# Learning Differentially Private Models
If not familiar with machine learning, u can watch this short vid first [link](https://developers.google.com/machine-learning/practica/image-classification)
In practical setting, image classification normally trained on a fixed set of images(called training data). After training, the model should be able to classify images that are similar with training data.
One attack to the machine learning model is called "membership inference attack".
Such attack predicts whether an image itself is in the training data.

### Differential Privacy in ML models
[differential privacy](https://en.wikipedia.org/wiki/Differential_privacy)
If we remove a single image from the training data, will the model behaves differently?
The heavier the model's behavior differs, we normally called it less differentially private.
### What does that has to do with the differential privacy(DP)?
the process of training a model, actually results in the model memorize the training data eventually.
Therefore, when the model sees the images in the training data again, not only will it predict it correctly, but also predicting it with a extreamly high confidence(since it basically knows it).
Thus, one easy attack method is to directly observe the confidence of the model.
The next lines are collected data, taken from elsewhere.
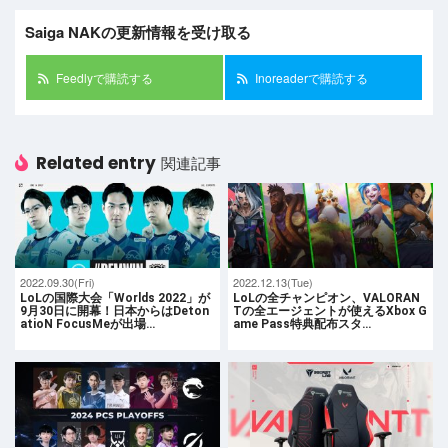
Saiga NAKの更新情報を受け取る
Feedlyで購読する
Inoreaderで購読する
Related entry
関連記事
2022.09.30(Fri)
2022.12.13(Tue)
LoLの国際大会「Worlds 2022」が
LoLの全チャンピオン、VALORAN
9月30日に開幕！日本からはDeton
Tの全エージェントが使えるXbox G
atioN FocusMeが出場…
ame Pass特典配布スタ…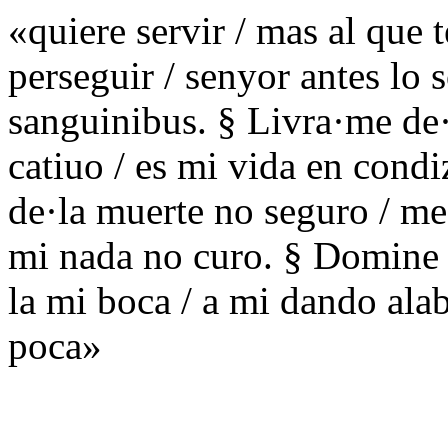
«quiere servir / mas al que t
perseguir / senyor antes lo 
sanguinibus. § Livra·me de·
catiuo / es mi vida en condi
de·la muerte no seguro / me
mi nada no curo. § Domine 
la mi boca / a mi dando ala
poca»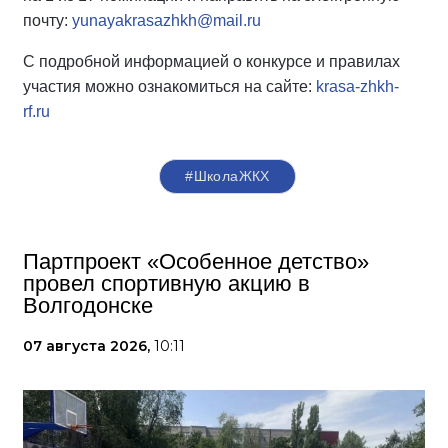
почту:
yunayakrasazhkh@mail.ru
С подробной информацией о конкурсе и правилах
участия можно ознакомиться на сайте:
krasa-zhkh-
rf.ru
#ШколаЖКХ
Партпроект «Особенное детство»
провел спортивную акцию в
Волгодонске
07 августа 2026,
10:11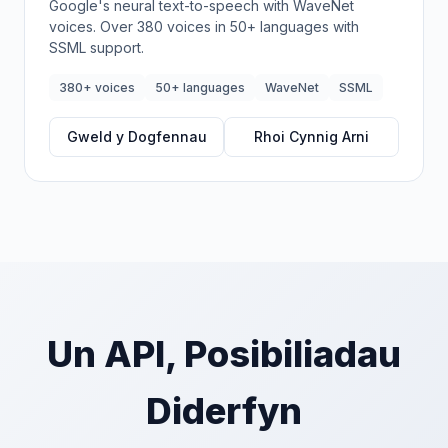
Google's neural text-to-speech with WaveNet
voices. Over 380 voices in 50+ languages with
SSML support.
380+ voices
50+ languages
WaveNet
SSML
Gweld y Dogfennau
Rhoi Cynnig Arni
Un API, Posibiliadau
Diderfyn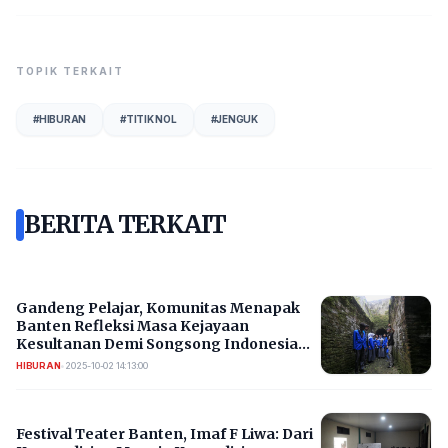
TOPIK TERKAIT
#
HIBURAN
#
TITIK NOL
#
JENGUK
BERITA TERKAIT
Gandeng Pelajar, Komunitas Menapak
Banten Refleksi Masa Kejayaan
Kesultanan Demi Songsong Indonesia
Emas
HIBURAN
•
2025-10-02 14:13:00
Festival Teater Banten, Imaf F Liwa: Dari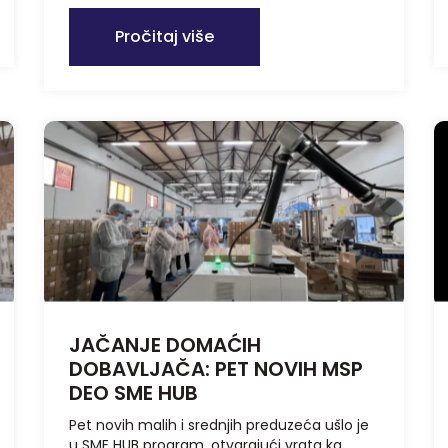
Pročitaj više
JAČANJE DOMAĆIH
DOBAVLJAČA: PET NOVIH MSP
DEO SME HUB
Pet novih malih i srednjih preduzeća ušlo je
u SME HUB program, otvarajući vrata ka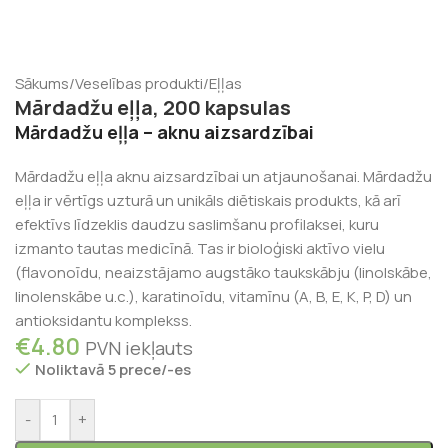
Sākums
/
Veselības produkti
/
Eļļas
Mārdadžu eļļa, 200 kapsulas
Mārdadžu eļļa – aknu aizsardzībai
Mārdadžu eļļa aknu aizsardzībai un atjaunošanai. Mārdadžu
eļļa ir vērtīgs uzturā un unikāls diētiskais produkts, kā arī
efektīvs līdzeklis daudzu saslimšanu profilaksei, kuru
izmanto tautas medicīnā. Tas ir bioloģiski aktīvo vielu
(flavonoīdu, neaizstājamo augstāko taukskābju (linolskābe,
linolenskābe u.c.), karatinoīdu, vitamīnu (А, В, Е, К, P, D) un
antioksidantu komplekss.
€
4.80
PVN iekļauts
Noliktavā 5 prece/-es
-
+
This has so much to do with DP bc, the model can behaves different(assigning high confidence) when an image in the training data.
***Hint: we want to train a model that will not assign high confidence to the training data, but also has the same predictive power.***
### My Method
What if we prepare a synthetic(it's actually half synthetic) training dataset that is not so similar with the training data and also can preserve the model predictive power?
The simple idea is that a model never sees the actual training data, so it cannot achieve what membership inference attack assumes(models predict high confidence on training data).
### How do we create such dataset
goals of this dataset
* model trained on it should have the same predictive power just as it trained on original training data
* It cannot be too similar with training data
*Applying heavy data augmentations can do the trick*
I'll prob explain it when we discuss it. This is basically the whole background of my idea.